Vreemdelingen - Verblijfsreglementering - Gezinshereniging - Kinderen uit een polygaam huweiijk - Gezinshereniging met een als vluchteling erkende minderjarige

In het arrest nr. 95/2008 van 26 juni 2008 heeft het Grondwettelijk Hof zich uitgesproken over beroepen tot vernietiging gericht tegen de wet van 15 december 1980 betreffende de toegang tot het grondgebied, het verblijf, de vestiging en de verwijdering van vreemdelingen, zoals gewijzigd door de wet van 15 september 2006. Het Hof vernietigde art. 10, § 1, tweede lid, van deze wet, omdat deze bepaling het recht op gezinshereniging weigerde aan kinderen geboren uit een polygaam huwelijk die afstammen van een gevestigde vreemdeling of een vreemdeling die toegelaten of gemachtigd is tot een onbeperkt verblijf en van een andere echtgenote dan diegene die al in het Rijk verblijft, en aldus strijdig is met art. 10 en 11 G.W., al dan niet in samenhang gelezen met de artikelen 2, 3, 9 en 10 van het verdrag inzake de rechten van het kind.

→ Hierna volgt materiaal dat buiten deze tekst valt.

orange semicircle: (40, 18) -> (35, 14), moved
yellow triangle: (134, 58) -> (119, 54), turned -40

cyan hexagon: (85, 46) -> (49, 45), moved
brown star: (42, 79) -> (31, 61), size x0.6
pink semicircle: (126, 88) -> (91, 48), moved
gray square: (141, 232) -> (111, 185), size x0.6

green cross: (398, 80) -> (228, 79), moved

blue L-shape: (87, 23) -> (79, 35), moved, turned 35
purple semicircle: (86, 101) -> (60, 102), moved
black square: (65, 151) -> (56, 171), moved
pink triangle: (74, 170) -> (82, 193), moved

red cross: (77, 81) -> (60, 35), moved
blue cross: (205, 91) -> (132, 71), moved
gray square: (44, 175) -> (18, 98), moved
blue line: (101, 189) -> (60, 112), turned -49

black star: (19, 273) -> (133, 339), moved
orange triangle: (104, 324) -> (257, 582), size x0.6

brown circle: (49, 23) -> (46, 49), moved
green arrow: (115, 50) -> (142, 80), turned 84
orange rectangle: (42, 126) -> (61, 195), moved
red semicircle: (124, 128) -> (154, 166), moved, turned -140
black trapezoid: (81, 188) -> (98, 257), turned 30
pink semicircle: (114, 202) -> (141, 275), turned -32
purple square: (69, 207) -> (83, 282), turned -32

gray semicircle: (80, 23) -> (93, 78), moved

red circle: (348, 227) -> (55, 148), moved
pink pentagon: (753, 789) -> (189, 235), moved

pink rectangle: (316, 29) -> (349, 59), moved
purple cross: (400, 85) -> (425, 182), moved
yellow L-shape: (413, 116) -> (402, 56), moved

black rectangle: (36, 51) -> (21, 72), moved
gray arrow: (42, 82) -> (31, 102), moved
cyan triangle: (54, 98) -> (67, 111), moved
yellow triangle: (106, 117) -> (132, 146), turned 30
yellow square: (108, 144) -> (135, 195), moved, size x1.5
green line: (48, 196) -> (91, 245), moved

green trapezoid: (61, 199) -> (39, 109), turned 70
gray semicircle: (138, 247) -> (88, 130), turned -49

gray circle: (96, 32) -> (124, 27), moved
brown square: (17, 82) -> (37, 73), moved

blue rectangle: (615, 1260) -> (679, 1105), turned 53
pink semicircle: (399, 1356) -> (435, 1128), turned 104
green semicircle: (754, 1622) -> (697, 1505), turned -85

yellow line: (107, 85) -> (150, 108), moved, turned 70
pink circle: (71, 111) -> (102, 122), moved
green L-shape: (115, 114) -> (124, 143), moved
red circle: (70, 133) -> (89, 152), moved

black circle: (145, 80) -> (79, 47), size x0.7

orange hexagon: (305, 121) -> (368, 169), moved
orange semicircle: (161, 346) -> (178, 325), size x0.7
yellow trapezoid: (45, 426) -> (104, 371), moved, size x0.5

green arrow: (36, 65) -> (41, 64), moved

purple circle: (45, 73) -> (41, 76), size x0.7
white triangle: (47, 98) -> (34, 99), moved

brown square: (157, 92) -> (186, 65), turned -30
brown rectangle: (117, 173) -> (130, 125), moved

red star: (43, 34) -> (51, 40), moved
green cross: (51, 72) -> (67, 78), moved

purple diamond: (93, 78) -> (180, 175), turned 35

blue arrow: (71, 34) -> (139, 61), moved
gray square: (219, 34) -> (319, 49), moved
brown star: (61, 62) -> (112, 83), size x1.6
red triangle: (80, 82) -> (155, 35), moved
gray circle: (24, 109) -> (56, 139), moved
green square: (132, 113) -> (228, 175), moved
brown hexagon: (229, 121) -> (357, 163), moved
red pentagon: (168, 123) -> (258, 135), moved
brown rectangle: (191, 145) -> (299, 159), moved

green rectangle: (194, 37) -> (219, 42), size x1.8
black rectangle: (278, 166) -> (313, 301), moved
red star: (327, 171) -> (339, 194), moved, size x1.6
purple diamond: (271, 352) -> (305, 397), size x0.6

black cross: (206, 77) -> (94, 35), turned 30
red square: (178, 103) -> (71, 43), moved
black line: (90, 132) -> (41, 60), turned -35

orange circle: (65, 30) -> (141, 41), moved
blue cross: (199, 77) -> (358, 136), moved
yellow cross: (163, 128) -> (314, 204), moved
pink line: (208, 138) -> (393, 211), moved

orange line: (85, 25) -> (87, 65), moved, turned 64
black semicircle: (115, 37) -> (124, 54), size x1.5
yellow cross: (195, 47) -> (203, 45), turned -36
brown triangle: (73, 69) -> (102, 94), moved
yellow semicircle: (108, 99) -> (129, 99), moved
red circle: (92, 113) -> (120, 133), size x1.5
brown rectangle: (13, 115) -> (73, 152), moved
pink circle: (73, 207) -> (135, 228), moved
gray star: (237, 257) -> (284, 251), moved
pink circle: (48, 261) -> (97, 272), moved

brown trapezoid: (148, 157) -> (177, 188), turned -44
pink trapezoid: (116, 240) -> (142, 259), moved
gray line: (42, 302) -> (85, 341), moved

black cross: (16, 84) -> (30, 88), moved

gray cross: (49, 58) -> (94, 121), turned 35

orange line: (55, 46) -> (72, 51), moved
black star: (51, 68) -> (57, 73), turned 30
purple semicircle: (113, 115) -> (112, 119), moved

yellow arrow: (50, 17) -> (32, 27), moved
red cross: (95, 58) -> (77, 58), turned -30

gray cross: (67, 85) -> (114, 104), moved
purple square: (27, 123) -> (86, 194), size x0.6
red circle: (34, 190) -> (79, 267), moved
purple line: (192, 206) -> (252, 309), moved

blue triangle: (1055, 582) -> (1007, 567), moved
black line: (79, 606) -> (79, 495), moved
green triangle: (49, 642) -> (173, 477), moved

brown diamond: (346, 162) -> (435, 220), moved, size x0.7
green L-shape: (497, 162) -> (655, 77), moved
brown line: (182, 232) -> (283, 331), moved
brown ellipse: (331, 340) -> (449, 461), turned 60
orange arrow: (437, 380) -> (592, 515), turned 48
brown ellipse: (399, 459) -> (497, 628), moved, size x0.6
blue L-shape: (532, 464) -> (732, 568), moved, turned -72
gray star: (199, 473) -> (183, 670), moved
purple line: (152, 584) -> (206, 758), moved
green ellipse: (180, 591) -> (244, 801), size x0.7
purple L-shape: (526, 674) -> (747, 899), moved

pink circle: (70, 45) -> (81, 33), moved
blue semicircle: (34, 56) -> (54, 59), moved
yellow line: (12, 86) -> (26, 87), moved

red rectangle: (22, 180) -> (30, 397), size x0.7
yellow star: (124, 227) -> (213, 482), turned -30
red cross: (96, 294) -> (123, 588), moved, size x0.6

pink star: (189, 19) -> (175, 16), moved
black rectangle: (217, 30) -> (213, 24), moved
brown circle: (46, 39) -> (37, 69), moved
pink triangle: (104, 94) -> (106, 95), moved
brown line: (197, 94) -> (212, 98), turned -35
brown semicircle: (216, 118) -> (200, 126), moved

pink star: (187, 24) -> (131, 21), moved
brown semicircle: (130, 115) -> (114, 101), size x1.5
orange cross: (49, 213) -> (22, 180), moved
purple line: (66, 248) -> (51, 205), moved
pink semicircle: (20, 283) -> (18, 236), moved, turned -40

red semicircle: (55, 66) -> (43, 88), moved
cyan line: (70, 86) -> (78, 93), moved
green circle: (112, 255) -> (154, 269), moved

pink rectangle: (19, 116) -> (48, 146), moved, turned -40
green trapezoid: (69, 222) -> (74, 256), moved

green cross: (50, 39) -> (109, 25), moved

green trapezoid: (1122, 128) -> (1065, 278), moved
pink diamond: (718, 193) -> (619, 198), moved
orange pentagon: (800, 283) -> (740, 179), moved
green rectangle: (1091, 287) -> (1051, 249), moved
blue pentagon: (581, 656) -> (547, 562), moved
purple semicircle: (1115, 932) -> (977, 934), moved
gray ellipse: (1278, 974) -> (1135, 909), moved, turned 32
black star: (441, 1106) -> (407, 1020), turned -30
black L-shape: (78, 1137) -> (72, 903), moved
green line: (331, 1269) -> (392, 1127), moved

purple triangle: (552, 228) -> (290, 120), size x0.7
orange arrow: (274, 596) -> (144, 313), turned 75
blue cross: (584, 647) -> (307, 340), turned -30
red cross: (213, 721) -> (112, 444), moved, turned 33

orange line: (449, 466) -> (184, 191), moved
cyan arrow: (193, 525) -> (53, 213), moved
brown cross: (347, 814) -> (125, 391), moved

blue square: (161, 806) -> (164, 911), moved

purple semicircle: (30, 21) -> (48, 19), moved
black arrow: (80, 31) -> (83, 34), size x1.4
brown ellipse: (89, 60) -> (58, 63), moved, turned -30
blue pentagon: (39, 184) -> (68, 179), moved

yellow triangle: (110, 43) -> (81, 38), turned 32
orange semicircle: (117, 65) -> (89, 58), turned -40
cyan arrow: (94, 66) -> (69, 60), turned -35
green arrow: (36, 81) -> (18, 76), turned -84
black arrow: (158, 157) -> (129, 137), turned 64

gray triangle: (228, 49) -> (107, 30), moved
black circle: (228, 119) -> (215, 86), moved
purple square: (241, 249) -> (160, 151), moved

Voorts besliste het Hof tot een gedeeltelijke vernietiging van art. 10, § 2, vierde lid, van dezelfde wet, dat betrekking heeft op gezinshereniging met een als vluchteling erkende minderjarige en dat daarbij als voorwaarde stelt dat het bewijs moet worden geleverd dat de minderjarige vreemdeling beschikt over voldoende huisvesting en over een ziektenkostenverzekering, behalve wanneer de aanvraag tot verblijf werd ingediend in de loop van het jaar na de beslissing tot erkenning van de hoedanigheid van vluchteling van de vreemdeling die wordt vervoegd. Volgens het Hof tast deze bepaling het recht op gezinshereniging aan van de als vluchteling erkende minderjarige.